What the task requires: Rewrite the data from the line containing "What is the" through the end of the records, replacing "slices" with "wedges" and leaving everything else unchanged. Omit the pictures from your answer.

>>>>>

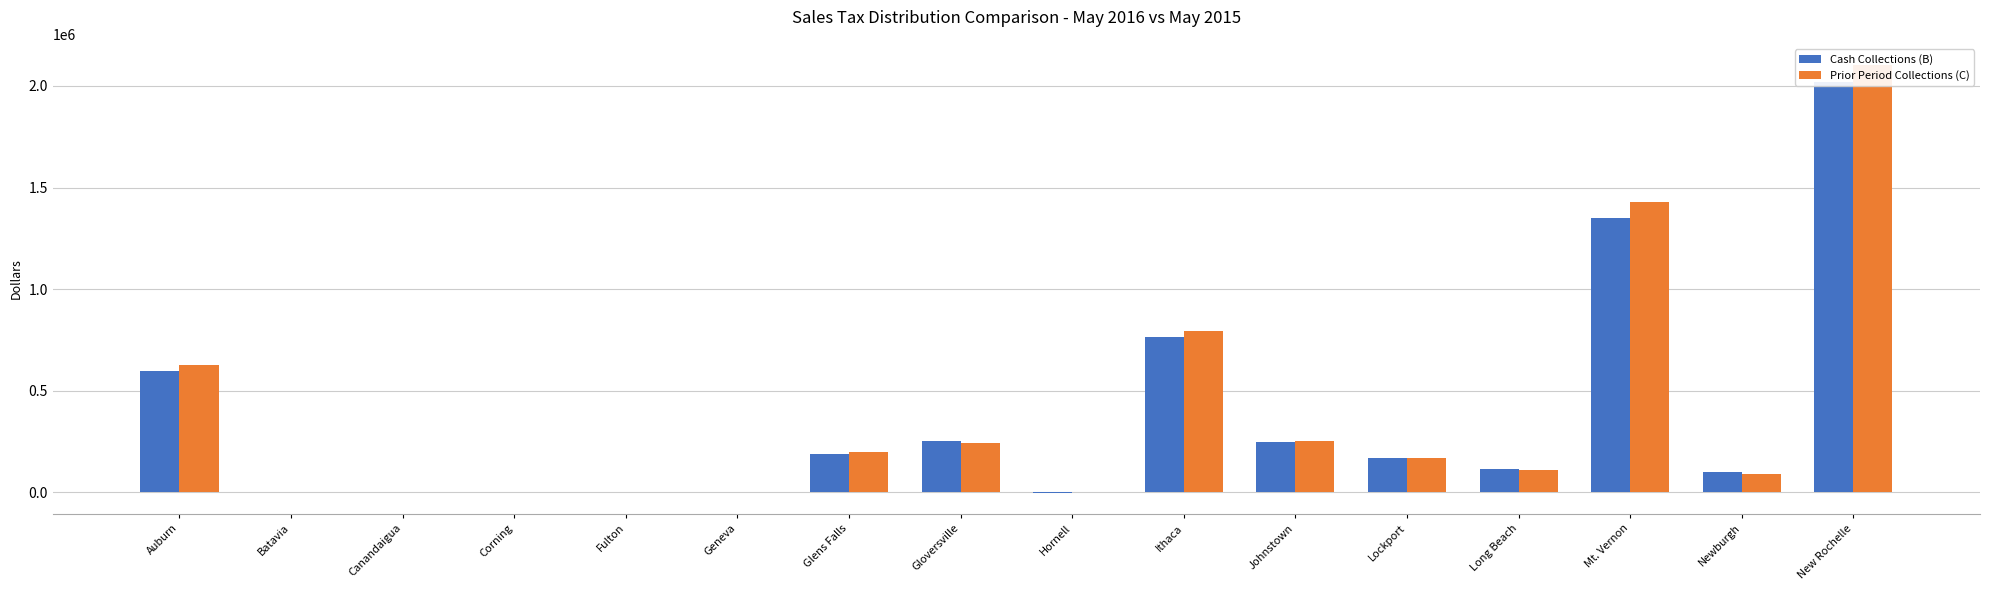

Reading left to right, transcribe all the data shown in this chart.

Cash Collections (B): Auburn=597474.6	Batavia=107.2	Canandaigua=14.7	Corning=2346.5	Fulton=-18.7	Geneva=505.4	Glens Falls=191331.3	Gloversville=254771.0	Hornell=-538.3	Ithaca=766103.0	Johnstown=250230.7	Lockport=171701.2	Long Beach=115598.5	Mt. Vernon=1350973.3	Newburgh=100325.0	New Rochelle=2017798.3
Prior Period Collections (C): Auburn=628980.3	Batavia=0.0	Canandaigua=0.0	Corning=-232.7	Fulton=0.0	Geneva=0.0	Glens Falls=198414.7	Gloversville=241319.4	Hornell=3705.6	Ithaca=793041.5	Johnstown=250460.2	Lockport=170732.8	Long Beach=107818.7	Mt. Vernon=1427043.4	Newburgh=88481.8	New Rochelle=2101868.1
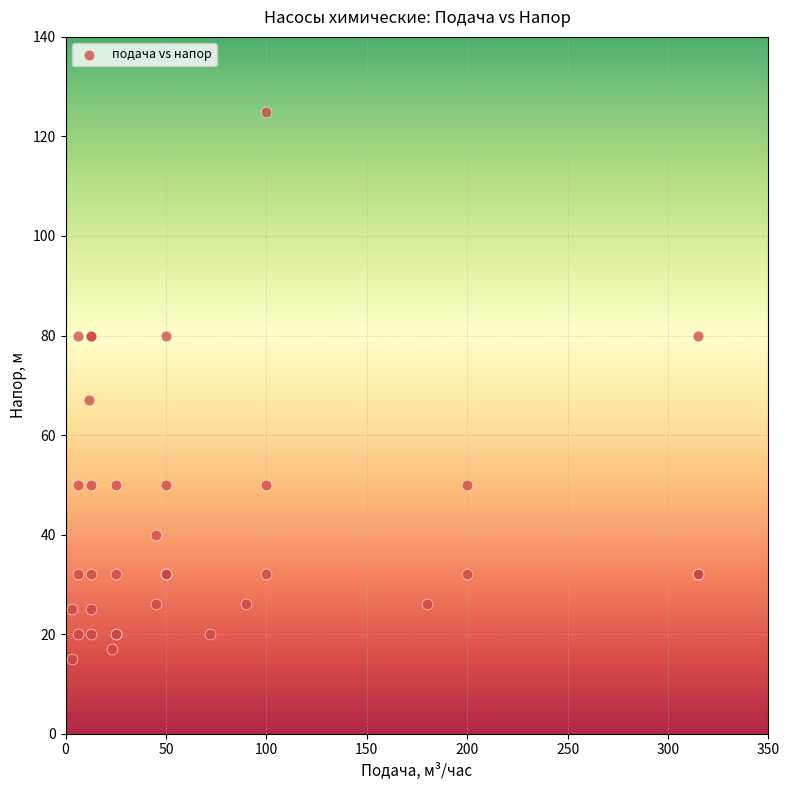

What Y value in the scatter plot is closest to 70?

67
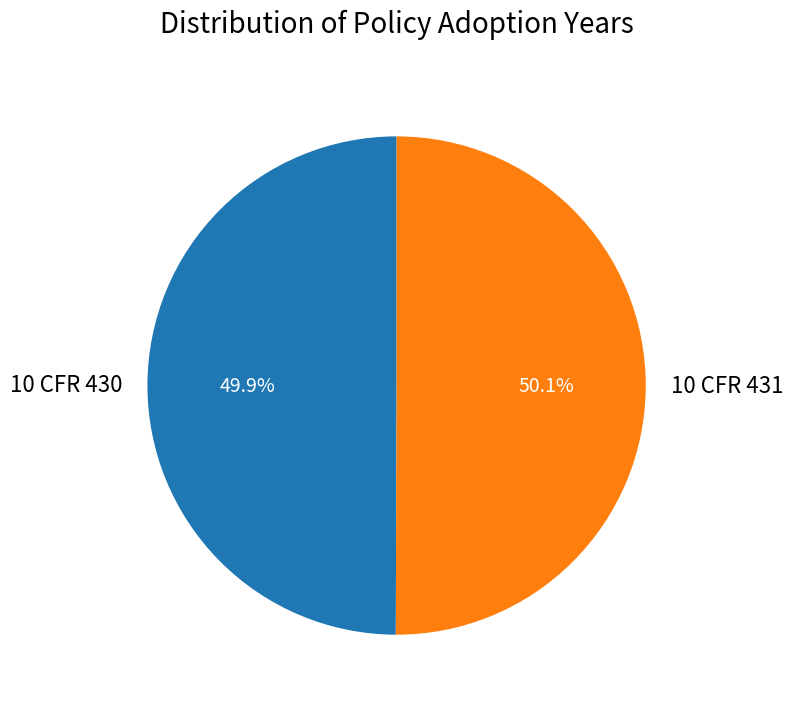

Approximately how many times larger is the value at 10 CFR 431 compared to 10 CFR 430?

1.0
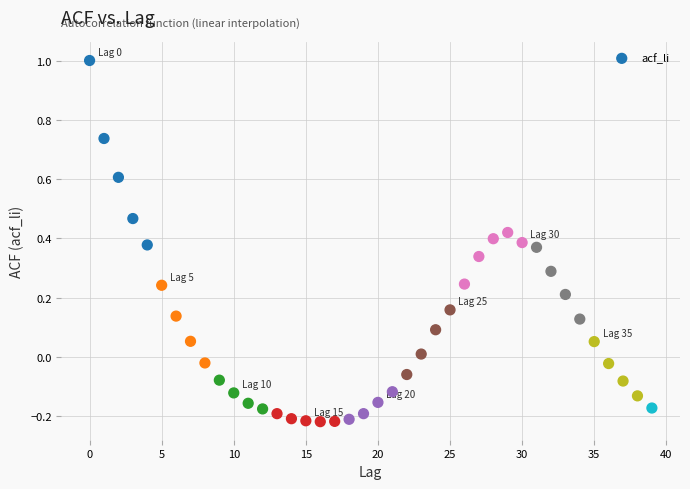

What is the range of Y values (max minus min)?

1.2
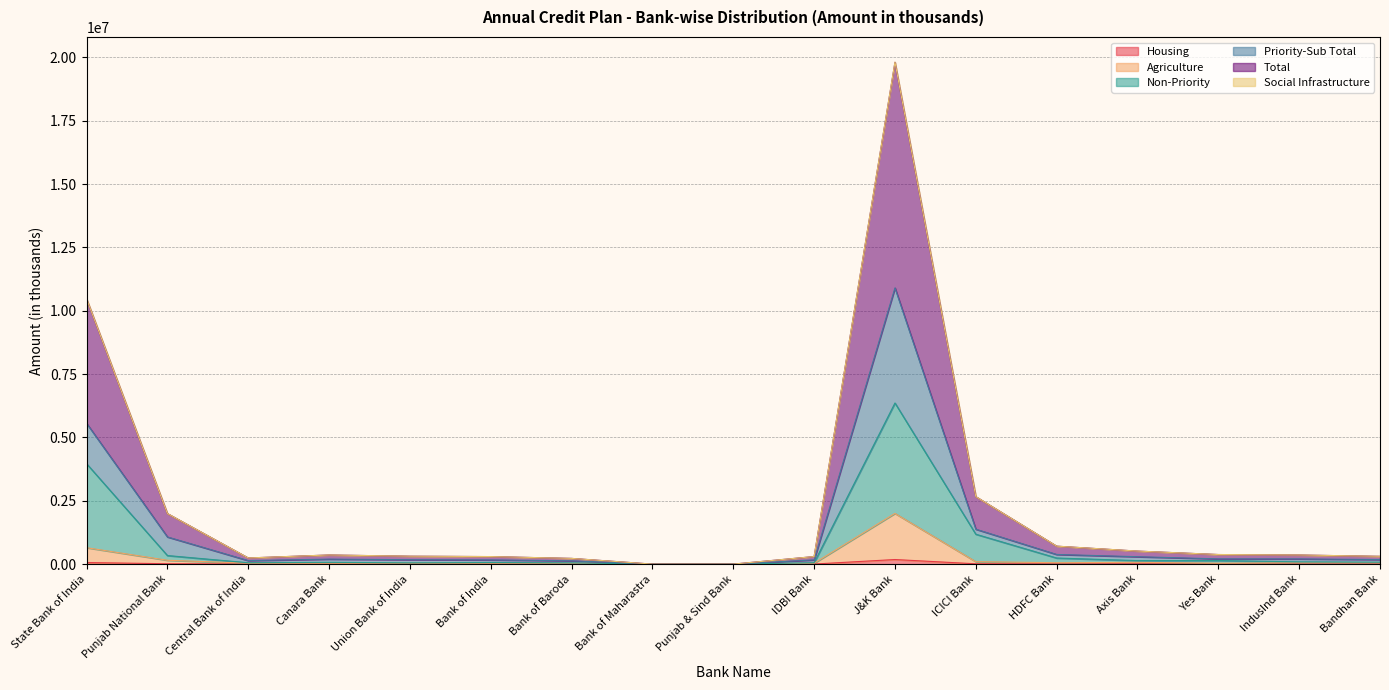

Where does the Agriculture series first go above 35092?

State Bank of India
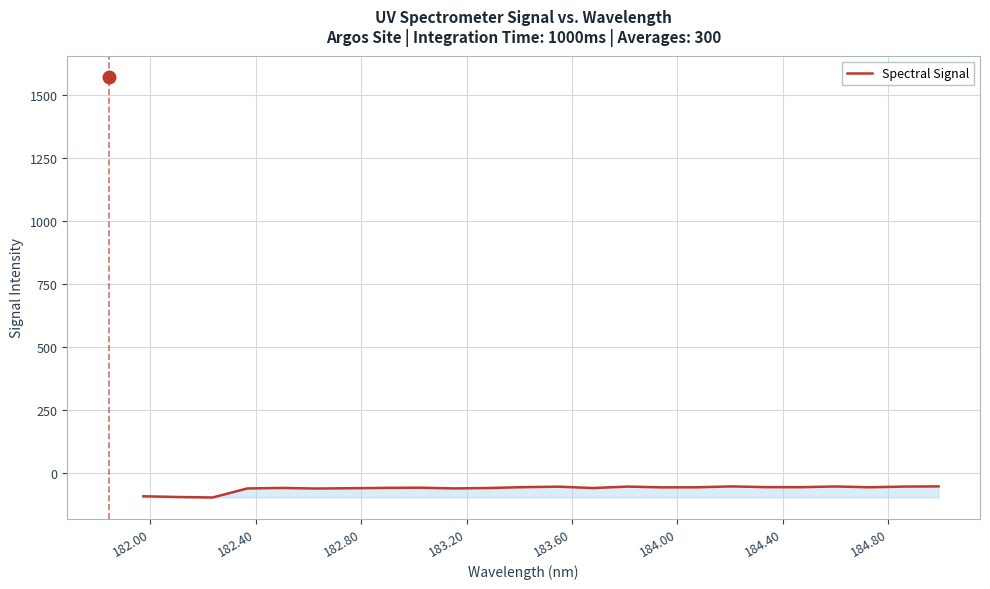

How many lines are shown in the chart?

1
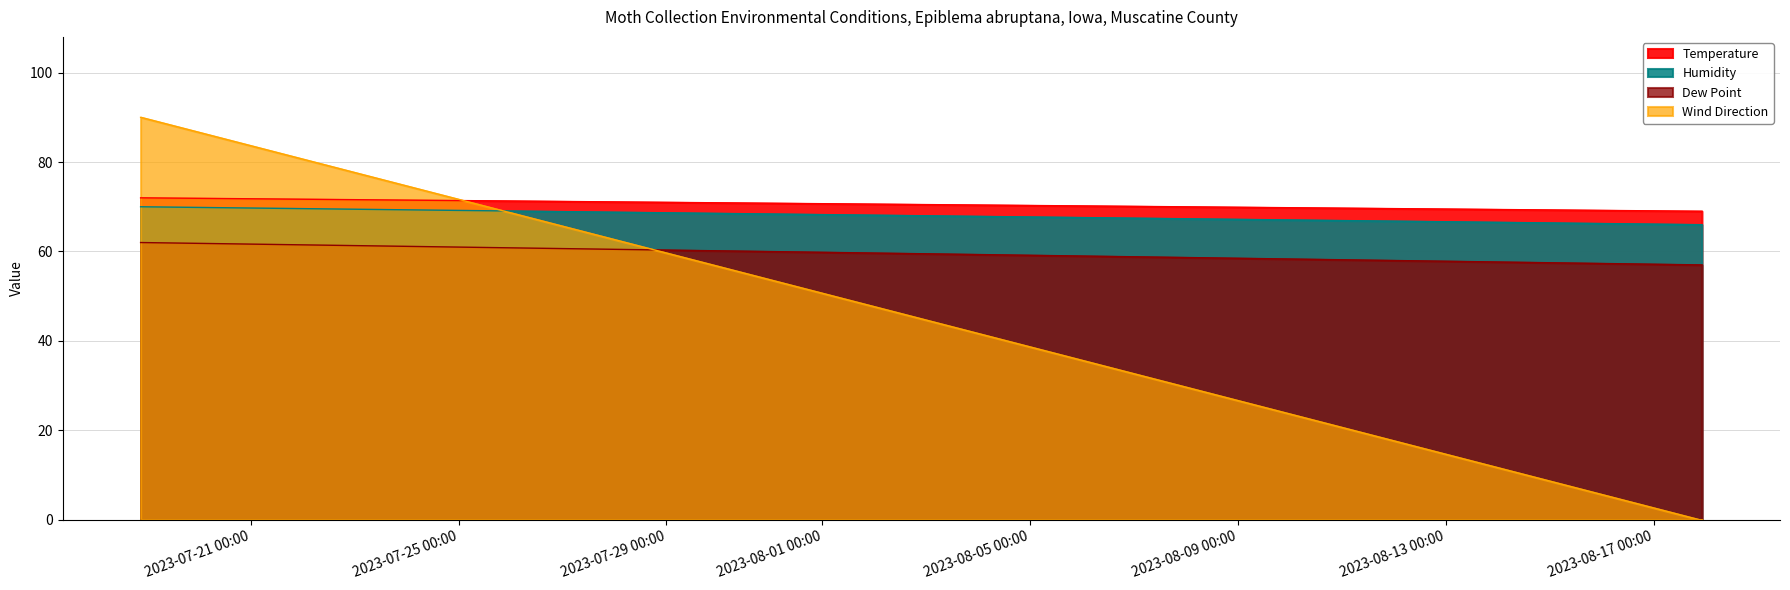

At which category is the sum across all series the highest?

2023-07-18 21:11:40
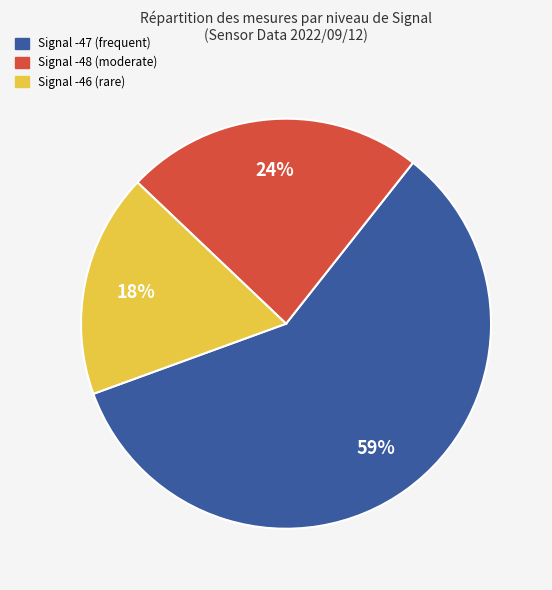

Count the number of slices in the pie.

3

<<<<<

Result for this task:
What is the range of Y values (max minus min)?

1.2

Where does the Agriculture series first go above 35092?

State Bank of India

How many lines are shown in the chart?

1

At which category is the sum across all series the highest?

2023-07-18 21:11:40

Count the number of wedges in the pie.

3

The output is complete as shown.